Нет, к телефону он больше не подойдет…
Неужели ему уже сорок лет?
За окном совсем темно. Еще полчаса — и звонок. Будет некогда день … Нет, нет, в этом нет никакой уверенности. Будь настороже, не оказаться бы тебе в дураках — все дело в том, чтобы снова не почувствовать себя победителем, стоит тебе забыться хоть на миг, и что‑нибудь — телефонный звонок, например, голосом твоей сестры напомнит тебе о том, как далек ты от истины, как заблуждаешься на свой счет.
Так будет ли день, настанет ли он — не гибели, а воскрешенья, исполнения надежд, придет ли награда, которая по справедливости должна достаться самому терпеливому? Жди меня, и я вернусь, только очень жди. Уж он ли не ждал? И силы его на исходе, несмотря на решимость. Они иссякли, его силы, несмотря на всю его непреклонность, как иссякает вода в цистернах осажденного города, и настает миг, когда твоя непреклонность приводит тебя наверх, и ты распрямляешься в последнем усилии, выходишь, беззащитный, из‑за зубчатых стен и стоишь так, надеясь лишь на одно из двух возможных чудес — увидеть на горизонте столб пыли и понять, что идет долгожданная подмога, или быть пробитым стрелой за мгновение до того, как ты убедишься, что помощи нет и не будет.

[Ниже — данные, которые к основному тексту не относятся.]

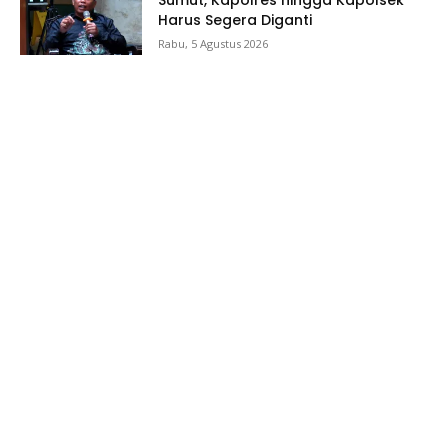
Harus Segera Diganti
Rabu, 5 Agustus 2026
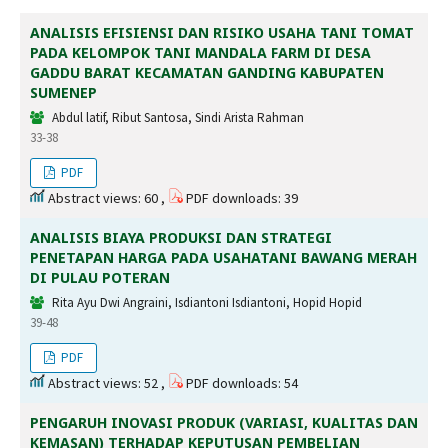
ANALISIS EFISIENSI DAN RISIKO USAHA TANI TOMAT
PADA KELOMPOK TANI MANDALA FARM DI DESA
GADDU BARAT KECAMATAN GANDING KABUPATEN
SUMENEP
Abdul latif, Ribut Santosa, Sindi Arista Rahman
33-38
PDF
Abstract views: 60 ,
PDF downloads: 39
ANALISIS BIAYA PRODUKSI DAN STRATEGI
PENETAPAN HARGA PADA USAHATANI BAWANG MERAH
DI PULAU POTERAN
Rita Ayu Dwi Angraini, Isdiantoni Isdiantoni, Hopid Hopid
39-48
PDF
Abstract views: 52 ,
PDF downloads: 54
PENGARUH INOVASI PRODUK (VARIASI, KUALITAS DAN
KEMASAN) TERHADAP KEPUTUSAN PEMBELIAN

Звонок, звонок, звонок, рабочий день окончен.
Сегодня он может себе это позволить. И он уходит в этот день вместе со всеми, оставив неоконченным чертеж: «План благоустройства территории Волковской насосной станции».

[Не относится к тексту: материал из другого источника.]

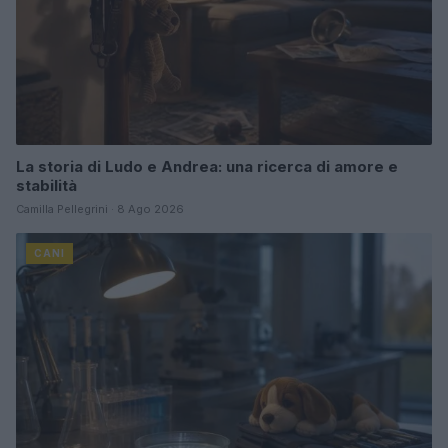
La storia di Ludo e Andrea: una ricerca di amore e
stabilità
Camilla Pellegrini · 8 Ago 2026
CANI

Зыкин парил в воздухе, он летел, испытывая упоительное чувство невесомости, воздушные течения подхватывали его невесомое тело, и он взмывал все выше и выше, прямо к солнцу, и жар становился все сильнее и сильнее, пока легкость не оборачивалась тяжестью. Тогда он начинал падать, и падал все стремительнее вниз, туда, где с неотвратимостью смертельного приговора лежало ласковое синее море, вода, о которую ему предстояло разбиться, — но разве так могло быть? Он, который с малых лет был с водою заодно, который и так на семьдесят процентов состоял из воды, который… Нет, вода не могла причинить ему никакого вреда, это было наваждением, ошибкой — все что угодно, только не вода, дружественная стихия, он и вода — это одно и то же; другое дело солнце, огонь, обжигающая жара, жажда, распухший язык, воды, дайте воды, нет, он не может разбиться, ему не нужно небо — дайте же кто‑нибудь воды. Он плывет по волнам, волны бросают его вверх и вниз, так что временами начинает кружиться голова, но он не в претензии к родной стихии, он плывет брассом, сто метров он преодолевает за минуту и четыре секунды, и на всех континентах эта весть находит отклик. Маленький Токеда в своей Японии, что скажешь ты теперь? Все дело в работе ног — да, да в этом его секрет, в этом его маленькая тайна, за последние годы все увлеклись работой рук, все плавают на руках, а про ноги забыли, захлестывающее движение ног, подхваченный порыв, еще и еще. Главное, чтобы движение ног поспевало за гребком, не тормозило его, надо иметь очень сильные ноги, недаром он столько времени уделял бегу — кросс, гладкий бег, бег по песку. И вот теперь он парит, обтекаемый не воздушными, нет, водяными струями, и волны мягко подбрасывают его вверх и вниз — непонятно лишь, почему тогда ему так жарко, отчего кружится голова. Но ведь все так просто, это он перегрелся на солнце, потому что солнце — враждебная ему стихия.